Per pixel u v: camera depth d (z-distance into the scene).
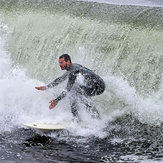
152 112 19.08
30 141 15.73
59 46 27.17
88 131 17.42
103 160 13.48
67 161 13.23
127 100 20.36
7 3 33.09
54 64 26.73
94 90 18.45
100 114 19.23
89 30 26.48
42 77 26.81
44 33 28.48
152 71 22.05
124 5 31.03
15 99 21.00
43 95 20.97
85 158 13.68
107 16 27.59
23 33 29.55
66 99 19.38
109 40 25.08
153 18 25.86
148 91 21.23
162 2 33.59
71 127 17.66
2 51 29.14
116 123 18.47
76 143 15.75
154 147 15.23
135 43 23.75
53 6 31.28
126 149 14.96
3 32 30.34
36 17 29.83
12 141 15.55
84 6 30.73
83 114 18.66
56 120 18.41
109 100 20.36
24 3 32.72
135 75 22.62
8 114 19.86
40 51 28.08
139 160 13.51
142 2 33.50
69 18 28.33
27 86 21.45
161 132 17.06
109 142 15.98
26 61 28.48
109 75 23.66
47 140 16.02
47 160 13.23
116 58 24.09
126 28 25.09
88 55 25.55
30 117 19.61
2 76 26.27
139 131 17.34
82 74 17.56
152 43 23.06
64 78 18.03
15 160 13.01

▬▬▬

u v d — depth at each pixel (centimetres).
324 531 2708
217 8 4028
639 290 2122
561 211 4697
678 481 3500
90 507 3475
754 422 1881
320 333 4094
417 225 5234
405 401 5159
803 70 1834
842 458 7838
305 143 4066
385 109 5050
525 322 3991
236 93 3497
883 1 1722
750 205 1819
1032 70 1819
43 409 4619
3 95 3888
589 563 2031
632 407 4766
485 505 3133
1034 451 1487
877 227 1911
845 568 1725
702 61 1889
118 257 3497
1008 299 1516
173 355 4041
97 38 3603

▬▬▬

• WHAT TO DO: Look above for the line with "Per pixel u" and the line with "15 160 13.01". Output those two and everything between them exactly, pictures excluded.

• SOLUTION FOR THIS TASK:
Per pixel u v: camera depth d (z-distance into the scene).
152 112 19.08
30 141 15.73
59 46 27.17
88 131 17.42
103 160 13.48
67 161 13.23
127 100 20.36
7 3 33.09
54 64 26.73
94 90 18.45
100 114 19.23
89 30 26.48
42 77 26.81
44 33 28.48
152 71 22.05
124 5 31.03
15 99 21.00
43 95 20.97
85 158 13.68
107 16 27.59
23 33 29.55
66 99 19.38
109 40 25.08
153 18 25.86
148 91 21.23
162 2 33.59
71 127 17.66
2 51 29.14
116 123 18.47
76 143 15.75
154 147 15.23
135 43 23.75
53 6 31.28
126 149 14.96
3 32 30.34
36 17 29.83
12 141 15.55
84 6 30.73
83 114 18.66
56 120 18.41
109 100 20.36
24 3 32.72
135 75 22.62
8 114 19.86
40 51 28.08
139 160 13.51
142 2 33.50
69 18 28.33
27 86 21.45
161 132 17.06
109 142 15.98
26 61 28.48
109 75 23.66
47 140 16.02
47 160 13.23
116 58 24.09
126 28 25.09
88 55 25.55
30 117 19.61
2 76 26.27
139 131 17.34
82 74 17.56
152 43 23.06
64 78 18.03
15 160 13.01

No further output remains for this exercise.